▸ **The problem**:
Reproduce the data below word for word, from the line containing "What lens and" through the line containing "0.320083, 0.739585, -1.775668]]", including both of those lines. Leave the pictures out.

[Study material]

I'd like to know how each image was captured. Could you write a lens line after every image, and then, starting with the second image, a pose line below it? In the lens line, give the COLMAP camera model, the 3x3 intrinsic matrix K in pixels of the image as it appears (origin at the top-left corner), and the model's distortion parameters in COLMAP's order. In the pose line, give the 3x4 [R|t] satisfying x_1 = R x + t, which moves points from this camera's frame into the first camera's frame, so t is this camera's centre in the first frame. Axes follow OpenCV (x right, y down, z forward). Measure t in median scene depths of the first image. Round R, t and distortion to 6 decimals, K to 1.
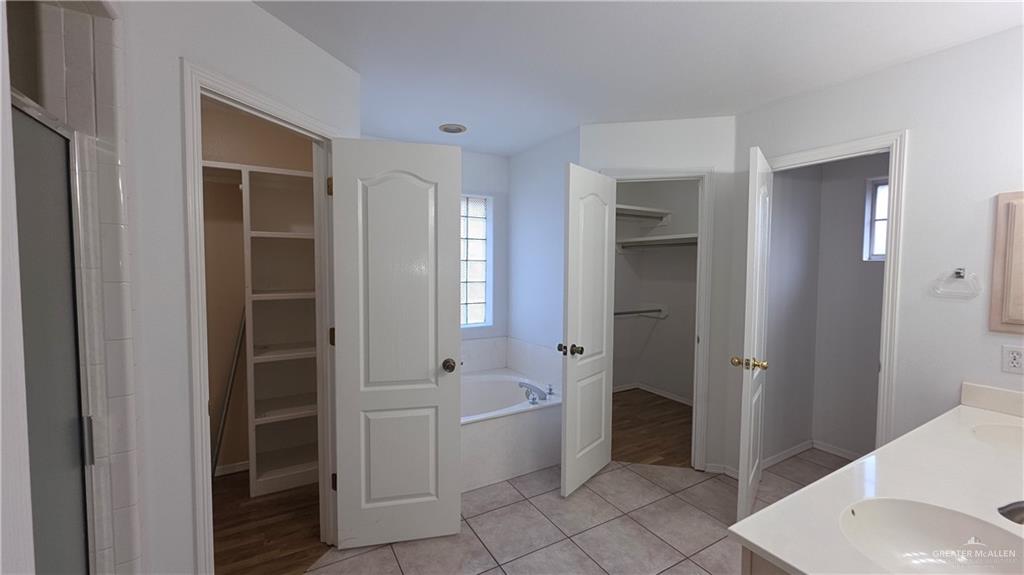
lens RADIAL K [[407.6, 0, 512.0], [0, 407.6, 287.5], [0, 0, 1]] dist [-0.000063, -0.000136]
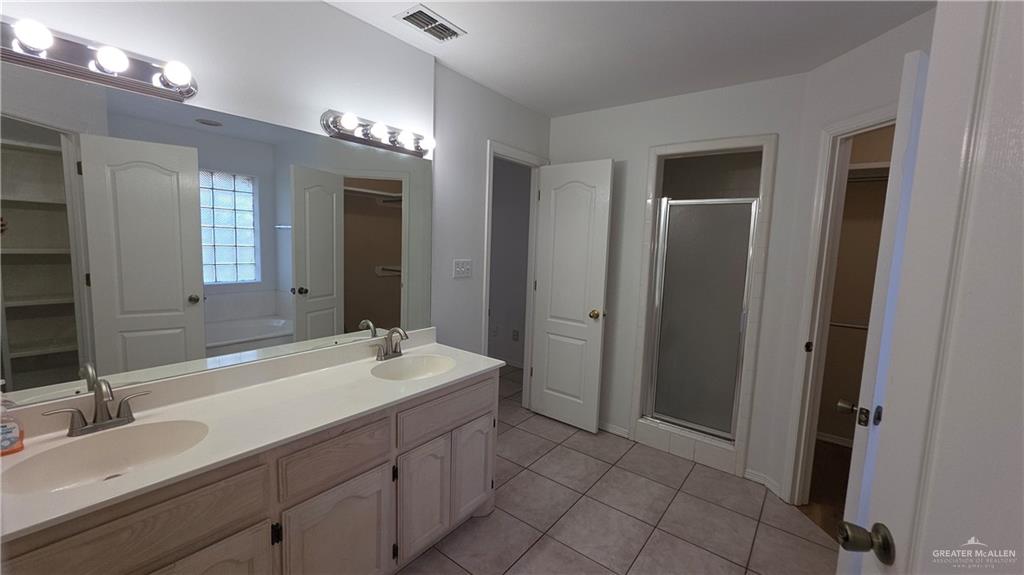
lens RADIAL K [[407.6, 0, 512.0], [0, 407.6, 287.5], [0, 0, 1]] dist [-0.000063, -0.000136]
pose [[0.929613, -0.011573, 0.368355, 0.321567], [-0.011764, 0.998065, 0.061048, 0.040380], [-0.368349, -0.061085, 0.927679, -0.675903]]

[/Study material]
[Study material]

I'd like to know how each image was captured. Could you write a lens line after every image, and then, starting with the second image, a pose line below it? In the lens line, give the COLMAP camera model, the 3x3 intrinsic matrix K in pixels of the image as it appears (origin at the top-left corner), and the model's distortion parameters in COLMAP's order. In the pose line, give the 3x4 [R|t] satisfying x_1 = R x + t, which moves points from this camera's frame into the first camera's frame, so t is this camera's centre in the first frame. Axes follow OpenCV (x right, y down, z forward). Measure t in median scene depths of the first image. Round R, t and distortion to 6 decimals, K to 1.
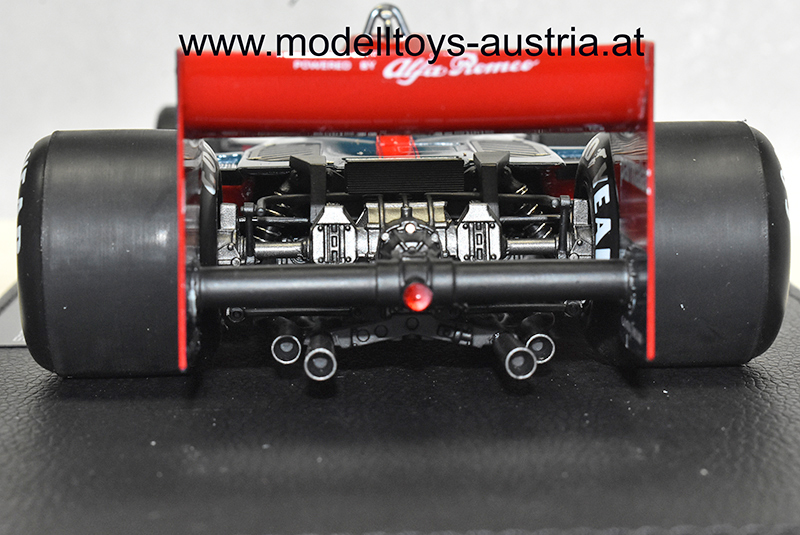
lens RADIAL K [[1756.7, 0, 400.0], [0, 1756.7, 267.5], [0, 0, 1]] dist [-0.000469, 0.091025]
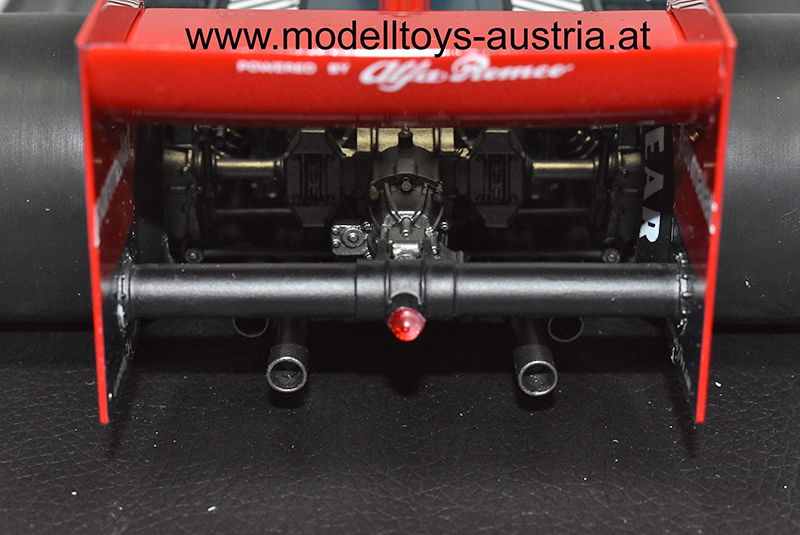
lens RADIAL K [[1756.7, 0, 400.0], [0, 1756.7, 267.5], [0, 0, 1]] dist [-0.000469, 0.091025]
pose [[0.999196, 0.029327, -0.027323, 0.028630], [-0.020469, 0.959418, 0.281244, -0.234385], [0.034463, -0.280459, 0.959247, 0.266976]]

[/Study material]
[Study material]

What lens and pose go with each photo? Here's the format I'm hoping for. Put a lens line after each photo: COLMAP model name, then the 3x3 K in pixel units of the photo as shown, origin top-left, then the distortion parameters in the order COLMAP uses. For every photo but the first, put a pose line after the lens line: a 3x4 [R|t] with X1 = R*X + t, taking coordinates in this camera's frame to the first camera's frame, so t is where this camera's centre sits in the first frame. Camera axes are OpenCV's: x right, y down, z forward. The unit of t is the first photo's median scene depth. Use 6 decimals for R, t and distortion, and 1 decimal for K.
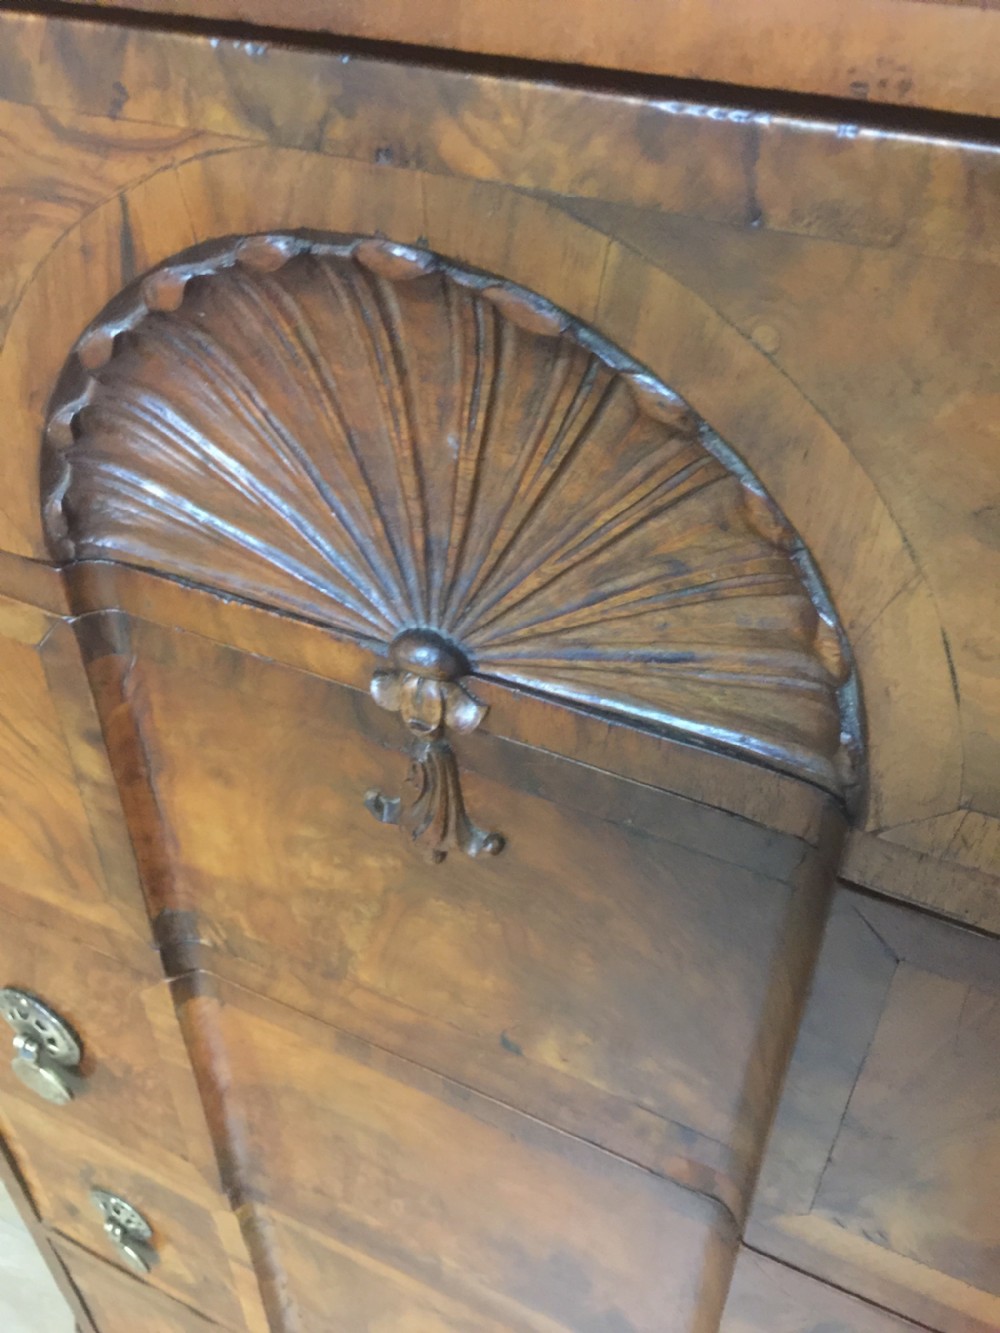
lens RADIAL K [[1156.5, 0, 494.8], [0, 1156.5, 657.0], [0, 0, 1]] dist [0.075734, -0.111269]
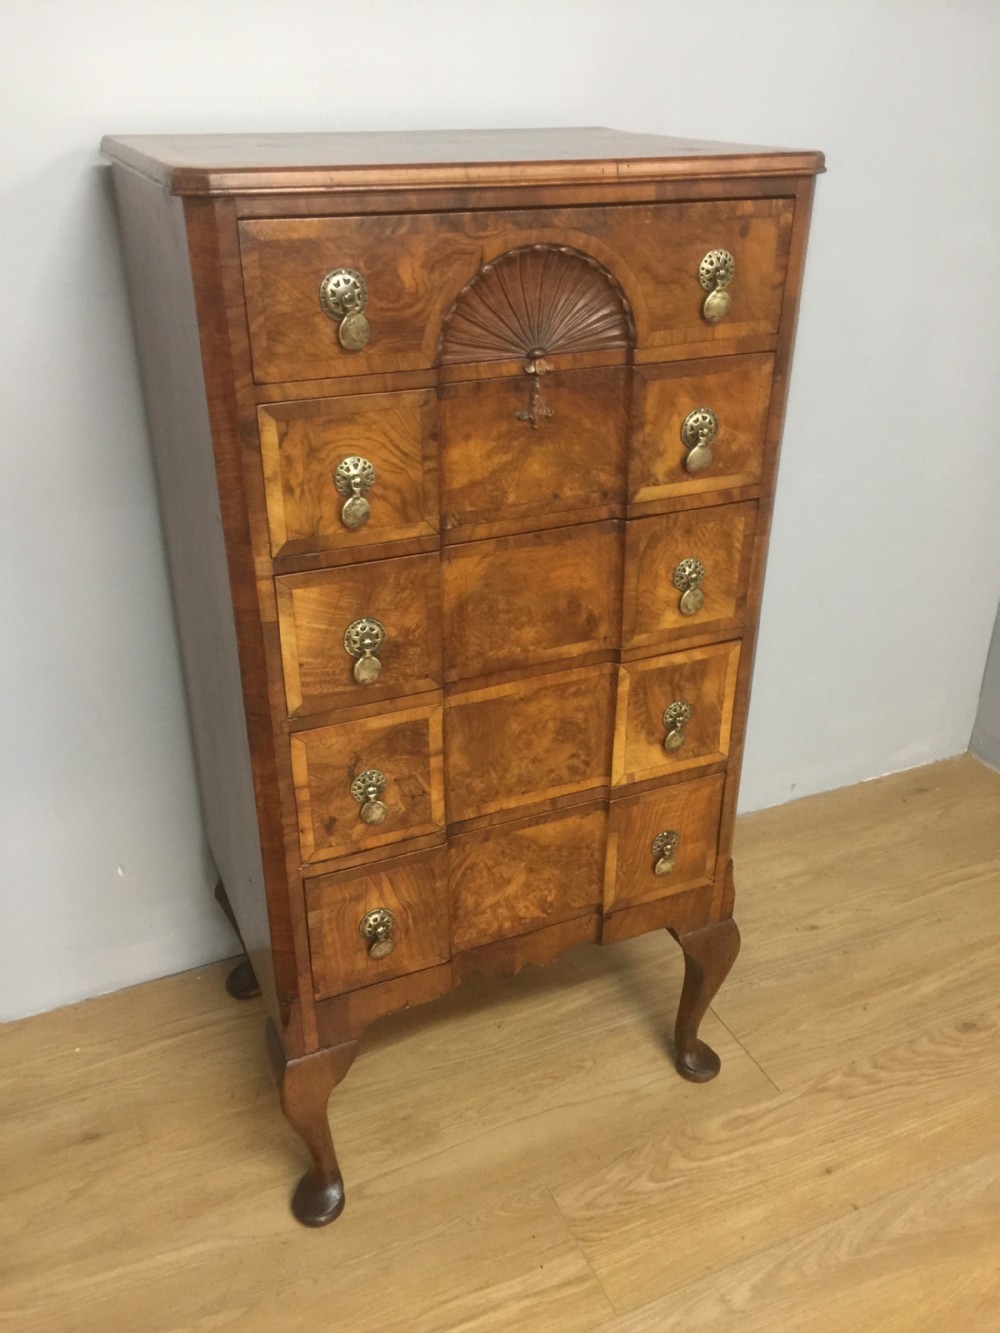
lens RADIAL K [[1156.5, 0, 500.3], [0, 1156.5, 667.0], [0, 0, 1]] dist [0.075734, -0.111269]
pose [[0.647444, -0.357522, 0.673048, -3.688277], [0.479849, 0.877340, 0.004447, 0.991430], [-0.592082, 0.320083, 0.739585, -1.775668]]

[/Study material]

▸ **Task response**:
What lens and pose go with each photo? Here's the format I'm hoping for. Put a lens line after each photo: COLMAP model name, then the 3x3 K in pixel units of the photo as shown, origin top-left, then the distortion parameters in the order COLMAP uses. For every photo but the first, put a pose line after the lens line: a 3x4 [R|t] with X1 = R*X + t, taking coordinates in this camera's frame to the first camera's frame, so t is where this camera's centre sits in the first frame. Camera axes are OpenCV's: x right, y down, z forward. The unit of t is the first photo's median scene depth. Use 6 decimals for R, t and distortion, and 1 decimal for K.
lens RADIAL K [[1156.5, 0, 494.8], [0, 1156.5, 657.0], [0, 0, 1]] dist [0.075734, -0.111269]
lens RADIAL K [[1156.5, 0, 500.3], [0, 1156.5, 667.0], [0, 0, 1]] dist [0.075734, -0.111269]
pose [[0.647444, -0.357522, 0.673048, -3.688277], [0.479849, 0.877340, 0.004447, 0.991430], [-0.592082, 0.320083, 0.739585, -1.775668]]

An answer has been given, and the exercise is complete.